ファンになってから、これほどの長期間、高速バスに乗らないのは初めてです。


今、このブログでは「常磐高速バス」をシリーズの記事にしていますので、コロナ禍の影響をピックアップしてみますと、以下のような惨々たる有り様になっています。
最初の数字が平常時の本数、矢印の右が令和2年12月時点の運行状況です。

東京-つくば線「つくば」号
1日40往復⇒24往復

東京-水戸線「みと」号
1日52往復⇒18往復


東京-日立線「ひたち」号
1日22往復⇒6往復

東京-いわき・小名浜・富岡線「いわき」号
1日30往復⇒15往復
(富岡系統1往復、小名浜系統運休)

東京-ひたちなか・東海線「勝田・東海」号
1日7往復⇒1往復

東京-常陸太田線「常陸太田」号
1日6往復⇒1往復

東京-常陸大宮線「常陸大宮」号
1日5往復⇒全便運休

東京-笠間・益子線「関東やきものライナー」
1日6往復⇒1往復


東京-岩瀬・下館線「桜川・筑西ライナー」
1日3往復⇒全便運休

この「桜川・筑西ライナー」は、「常磐高速バス」の記事を書いている最中に知った、令和元年7月に開業した最新の路線です。
東京駅鍛冶場駐車場を起終点として、岩瀬駅、岩瀬中央公民館入口、ゆららの湯、道の駅グランテラス筑西に停車しながら下館駅南口を結ぶ路線です。
ぜひ乗りに行きたい、と思ったのですが、コロナ禍で全便運休と知り、改めて高速バス業界における深刻な状況に思いを馳せた次第です。

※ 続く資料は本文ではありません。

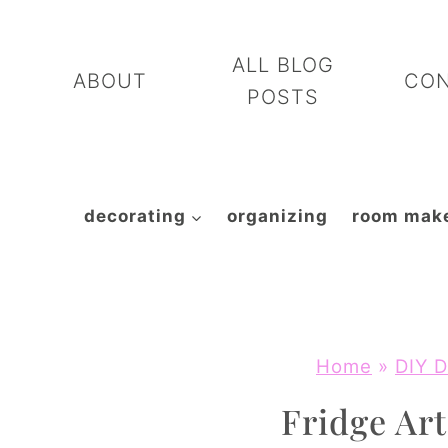
Skip
to
ALL BLOG
ABOUT
CO
content
POSTS
decorating
organizing
room mak
Home
»
DIY D
Fridge Ar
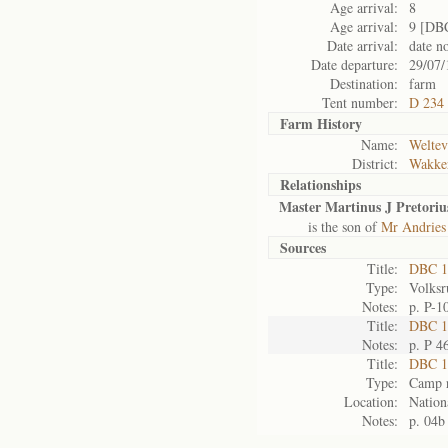
Age arrival:
8
Age arrival:
9 [DB
Date arrival:
date n
Date departure:
29/07/
Destination:
farm
Tent number:
D 234
Farm History
Name:
Weltev
District:
Wakke
Relationships
Master Martinus J Pretoriu
is the son of
Mr Andries 
Sources
Title:
DBC 1
Type:
Volksr
Notes:
p. P-1
Title:
DBC 10
Notes:
p. P 4
Title:
DBC 1
Type:
Camp r
Location:
Nation
Notes:
p. 04b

減便された便数を支えていた人手、つまり現時点では余剰になってしまっている社員を、事業者は抱え続けられるのでしょうか。
世の中では、コロナ禍により職を失った方々も少なくないと聞いています。
交通機関に従事する人々は専門的な技術者であり、仕事を辞めて腕が落ちれば、復帰が難しくなることが予想されます。
雇用者としても、いたずらな人員整理は、世の中が元の状態に復した時に人手不足を招くことになります。
しかし、現実に収益が悪化すれば、やむなく人件費削減を実施せざるを得なくなります。

この悪循環は、何も交通機関ばかりではないはずです。
僕らが、コロナ禍の後に、元通りの社会を取り戻せるか、という問題にも関わって来るのでしょう。

バス業界だけでなく、トラックやタクシー、鉄道、航空、船舶など、我が国の交通を支えているのは民間の事業者が主体ですから、経営難により地域の交通網が崩壊の危機にさらされないか、という懸念も生じます。
コロナ禍が収束した時、我が国の交通体系は、元の姿を取り戻せるのでしょうか。

安全かつ効果のあるワクチンが完成し、人々が再び何の気兼ねもなく集まれる日──

かなり楽観的な考えであることは承知していますが、令和3年中に、そのような日が必ず来ることを信じて、もう少し、頑張って耐えて行こうと思うのです。

そう、再び高速バスで気軽に旅に出られる日が来ることも。